→ Vos tâches
1) Relevez tous les noms propres (personnes, personnages ou titres d'œuvre) présents dans l'extrait sur Le Misanthrope.
2) Poursuivez l'extrait consacré au Misanthrope à la suite de sa dernière phrase.

→ Extrait du document
>>

Le Misanthrope occupe dans la comédie une place à part. On pourrait l’appeler la comédie de la comédie. Dans ce milieu de conscience claire, paraissent être contredites les lois ordinaires du comique, qui implique chez les personnages une certaine inconscience. « Le comique, dit M. Bergson, est inconscient. Comme s’il usait à rebours de l’anneau de Gygès, il se rend invisible à lui-même en devenant visible pour tout le monde. Un personnage de tragédie ne changera rien à sa conduite parce qu’il saura comment nous la jugeons ; il pourra persévérer, même avec la pleine conscience de ce qu’il est, même avec le sentiment très net de l’horreur qu’il nous inspire. Mais un défaut ridicule, dès qu’il se sent ridicule, cherche à se modifier, au moins extérieurement. » Pourrait-on le dire d’Alceste ? Alceste est peut-être le seul personnage comique qui ne craigne pas le ridicule, qui l’exige au contraire et qui y trouve son élément naturel.

<<

→ Entrées de la collection
>>

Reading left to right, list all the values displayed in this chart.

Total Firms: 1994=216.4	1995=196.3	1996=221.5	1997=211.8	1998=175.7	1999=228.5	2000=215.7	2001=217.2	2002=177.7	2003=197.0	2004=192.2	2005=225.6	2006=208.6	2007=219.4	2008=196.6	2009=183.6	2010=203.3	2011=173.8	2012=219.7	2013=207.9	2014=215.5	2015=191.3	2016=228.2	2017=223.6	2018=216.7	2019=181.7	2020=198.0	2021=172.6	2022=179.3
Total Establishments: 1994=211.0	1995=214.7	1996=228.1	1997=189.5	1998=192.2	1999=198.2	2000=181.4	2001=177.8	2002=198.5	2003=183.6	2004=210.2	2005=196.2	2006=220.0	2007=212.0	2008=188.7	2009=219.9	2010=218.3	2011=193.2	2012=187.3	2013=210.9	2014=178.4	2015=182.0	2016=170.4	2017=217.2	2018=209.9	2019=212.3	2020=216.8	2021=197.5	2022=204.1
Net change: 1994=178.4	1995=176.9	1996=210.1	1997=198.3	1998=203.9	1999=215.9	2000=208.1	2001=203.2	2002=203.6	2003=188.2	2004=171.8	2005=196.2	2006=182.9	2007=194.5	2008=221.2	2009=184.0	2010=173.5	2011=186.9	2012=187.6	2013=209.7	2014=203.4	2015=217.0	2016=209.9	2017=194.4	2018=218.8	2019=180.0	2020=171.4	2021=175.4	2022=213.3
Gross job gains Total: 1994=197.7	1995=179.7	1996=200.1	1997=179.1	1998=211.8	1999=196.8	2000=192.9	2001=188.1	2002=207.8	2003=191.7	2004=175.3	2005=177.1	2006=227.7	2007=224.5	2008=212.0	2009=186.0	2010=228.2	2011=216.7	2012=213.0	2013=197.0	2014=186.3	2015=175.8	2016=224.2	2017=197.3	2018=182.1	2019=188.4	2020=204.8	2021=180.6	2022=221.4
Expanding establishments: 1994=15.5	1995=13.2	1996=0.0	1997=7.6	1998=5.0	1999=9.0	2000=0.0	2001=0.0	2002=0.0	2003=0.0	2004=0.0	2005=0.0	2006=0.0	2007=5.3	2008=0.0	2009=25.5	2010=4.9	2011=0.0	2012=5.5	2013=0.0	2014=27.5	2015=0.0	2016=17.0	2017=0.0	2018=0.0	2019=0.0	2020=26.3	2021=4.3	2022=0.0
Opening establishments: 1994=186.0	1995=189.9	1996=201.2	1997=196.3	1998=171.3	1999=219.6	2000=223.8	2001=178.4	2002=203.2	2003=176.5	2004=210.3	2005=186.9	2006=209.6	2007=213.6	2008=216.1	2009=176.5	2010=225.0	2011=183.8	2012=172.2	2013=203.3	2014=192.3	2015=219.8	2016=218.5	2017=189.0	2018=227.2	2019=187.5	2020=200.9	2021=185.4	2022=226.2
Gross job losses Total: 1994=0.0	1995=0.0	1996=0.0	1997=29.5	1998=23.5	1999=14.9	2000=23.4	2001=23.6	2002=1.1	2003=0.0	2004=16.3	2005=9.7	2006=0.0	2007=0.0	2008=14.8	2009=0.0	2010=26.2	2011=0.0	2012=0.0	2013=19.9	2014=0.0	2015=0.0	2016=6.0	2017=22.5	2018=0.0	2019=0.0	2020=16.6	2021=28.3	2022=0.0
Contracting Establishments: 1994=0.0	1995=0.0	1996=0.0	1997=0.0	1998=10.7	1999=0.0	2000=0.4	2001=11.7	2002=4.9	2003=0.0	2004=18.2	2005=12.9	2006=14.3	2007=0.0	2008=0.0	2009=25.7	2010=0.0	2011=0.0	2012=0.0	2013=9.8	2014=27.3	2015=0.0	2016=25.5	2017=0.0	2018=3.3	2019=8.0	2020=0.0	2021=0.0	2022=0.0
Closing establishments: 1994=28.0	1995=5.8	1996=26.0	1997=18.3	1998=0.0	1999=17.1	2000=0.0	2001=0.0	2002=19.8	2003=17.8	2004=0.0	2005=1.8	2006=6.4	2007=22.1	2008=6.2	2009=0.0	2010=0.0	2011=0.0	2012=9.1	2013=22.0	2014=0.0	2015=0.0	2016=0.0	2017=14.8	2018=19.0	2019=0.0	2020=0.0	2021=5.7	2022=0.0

<<

→ Vos réponses
1) Le Misanthrope, Bergson, Gygès, Alceste

2)
Tous les hommes me sont à ce point odieux
Que je serais fâché d’être sage à leurs yeux.

Il paraît donc invulnérable, intérieurement, au ridicule. Et cependant, puisque c’est un personnage comique, il faut bien qu’il ait un talon d’Achille, un travers dont il ne saurait accepter de prendre conscience sans le démentir ou s’en corriger. Et ce point vulnérable, il ne faut rien moins, pour le trouver, que la finesse de Célimène. Les derniers vers du portrait qu’elle trace d’Alceste nous le font connaître :

Et ses vrais sentiments sont combattus par lui
Aussitôt qu’il les voit dans la bouche d’autrui.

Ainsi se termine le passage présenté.